» **OBJECTIF DE LA TÂCHE**
Chacune des affirmations suivantes concorde-t-elle avec la prédication ? Répondez par oui ou par non et citez les mots décisifs de la prédication.
1. La lumière de l’aube dissipe les angoisses ressassées durant les insomnies.
2. La lumière est toujours notre alliée.
3. On repense à la lumière surtout en été, quand les journées deviennent trop longues.

Prédication sur Jean 3, 14-21 // Nombres 21, 4-9


L’amour comme ultime vérité

Au premier abord, ce passage de l’évangile de Jean paraît bien manichéen. L’éternelle thématique de la lumière et de l’obscurité qui nous donne l’impression d’un monde en noir et blanc, sans nuances et peuplé par une humanité divisée en deux camps : les bons qui n’ont rien à cacher et les mauvais qui cherchent l’ombre pour mieux dissimuler leurs méfaits.

Mais je vous propose de faire un pas de côté et de nous laisser interpeller par cette lumière dont il est question dans ces lignes. La lumière, tellement présente dans notre vie quotidienne qu’on n’y pense même plus, sauf parfois en hiver lorsque les journées se font décidément trop courtes et qu’on aimerait bien se coucher plus tôt et se lever plus tard.
Si nous remontons suffisamment loin dans nos souvenirs d’enfants, nous pensons tout naturellement à la lumière qui chasse les peurs de la nuit et qui fait disparaître les monstres cachés sous notre lit. Et dans notre vie d’adulte, la lumière de l’aube vient encore chasser nos cauchemars et dissiper les angoisses ressassées durant nos insomnies.
Dans ces moments-là, la lumière nous aide à lutter contre les débordements de notre imagination et elle nous rassure.


Mais parfois aussi, la lumière n’est pas notre alliée. Par exemple, lorsqu’elle éclaire un peu trop directement la poussière qui sommeille dans les recoins de notre salon et qu’elle nous rappelle que décidément, nous ne sommes pas des as du ménage. Ou lorsqu’elle révèle les imperfections de notre visage dans le miroir de notre salle de bain. Dans ces moments-là, la lumière devient le témoin indiscret de nos idéaux narcissiques et on dirait qu’elle prend un malin plaisir à nous rappeler que nous en sommes bien loin.


Moins prosaïquement, la lumière est aussi convoquée pour exprimer notre rapport à la réalité. Quand on parle de faire la lumière sur une situation, on exprime le désir de voir éclater une vérité au grand jour ou au contraire, la hantise de voir s’étaler publiquement des évènements qu’on souhaiterait cacher.

» **DONNÉES À EXAMINER**
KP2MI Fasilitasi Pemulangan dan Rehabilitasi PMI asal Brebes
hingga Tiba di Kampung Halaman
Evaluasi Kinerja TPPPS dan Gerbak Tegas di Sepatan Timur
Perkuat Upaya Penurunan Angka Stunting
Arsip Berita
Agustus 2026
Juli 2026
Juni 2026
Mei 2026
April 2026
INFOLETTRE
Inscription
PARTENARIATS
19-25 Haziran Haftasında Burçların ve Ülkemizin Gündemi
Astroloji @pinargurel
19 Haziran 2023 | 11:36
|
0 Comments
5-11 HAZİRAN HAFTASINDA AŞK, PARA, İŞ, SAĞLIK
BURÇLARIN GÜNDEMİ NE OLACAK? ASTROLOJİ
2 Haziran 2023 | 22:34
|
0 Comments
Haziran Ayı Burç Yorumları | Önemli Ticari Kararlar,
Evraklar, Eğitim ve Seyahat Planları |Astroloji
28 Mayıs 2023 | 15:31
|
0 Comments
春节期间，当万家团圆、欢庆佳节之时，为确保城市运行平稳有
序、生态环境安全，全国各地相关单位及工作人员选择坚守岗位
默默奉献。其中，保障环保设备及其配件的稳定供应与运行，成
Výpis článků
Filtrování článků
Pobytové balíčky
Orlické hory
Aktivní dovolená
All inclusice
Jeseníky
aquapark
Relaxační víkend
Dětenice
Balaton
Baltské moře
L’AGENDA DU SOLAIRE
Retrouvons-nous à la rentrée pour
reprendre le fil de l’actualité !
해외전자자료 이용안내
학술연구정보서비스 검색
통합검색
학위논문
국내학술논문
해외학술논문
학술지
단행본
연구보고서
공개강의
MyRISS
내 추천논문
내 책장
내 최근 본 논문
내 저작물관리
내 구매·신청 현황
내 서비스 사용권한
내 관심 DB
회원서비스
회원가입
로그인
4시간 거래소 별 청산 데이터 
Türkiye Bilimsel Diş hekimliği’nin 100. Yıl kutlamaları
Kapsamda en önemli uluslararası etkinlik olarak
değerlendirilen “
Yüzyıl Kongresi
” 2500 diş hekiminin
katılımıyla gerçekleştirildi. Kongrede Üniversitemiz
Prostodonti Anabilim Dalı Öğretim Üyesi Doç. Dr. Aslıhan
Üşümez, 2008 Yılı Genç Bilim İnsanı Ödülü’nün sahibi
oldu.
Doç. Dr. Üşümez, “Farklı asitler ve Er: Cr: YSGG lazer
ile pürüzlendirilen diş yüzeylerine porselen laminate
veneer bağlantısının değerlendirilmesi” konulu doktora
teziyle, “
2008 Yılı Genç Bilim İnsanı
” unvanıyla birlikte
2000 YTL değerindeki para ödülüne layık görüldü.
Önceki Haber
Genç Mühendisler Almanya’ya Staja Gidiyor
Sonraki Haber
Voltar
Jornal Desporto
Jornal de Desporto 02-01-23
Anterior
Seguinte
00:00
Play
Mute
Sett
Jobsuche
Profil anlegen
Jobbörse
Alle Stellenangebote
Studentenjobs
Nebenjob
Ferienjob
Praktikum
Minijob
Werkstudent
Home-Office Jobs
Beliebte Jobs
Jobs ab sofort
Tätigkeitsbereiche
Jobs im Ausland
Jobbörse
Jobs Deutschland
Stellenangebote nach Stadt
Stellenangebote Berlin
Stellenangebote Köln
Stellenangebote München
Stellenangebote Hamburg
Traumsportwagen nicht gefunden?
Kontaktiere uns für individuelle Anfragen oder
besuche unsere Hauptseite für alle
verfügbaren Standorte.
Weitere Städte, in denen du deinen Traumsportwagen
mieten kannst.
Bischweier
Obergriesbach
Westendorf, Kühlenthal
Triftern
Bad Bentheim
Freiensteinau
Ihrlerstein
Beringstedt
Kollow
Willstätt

» **RÉSULTAT OBTENU**
1. Oui : « la lumière de l’aube vient encore chasser nos cauchemars et dissiper les angoisses ressassées durant nos insomnies »
2. Non : « parfois aussi, la lumière n’est pas notre alliée »
3. Non : « sauf parfois en hiver lorsque les journées se font décidément trop courtes »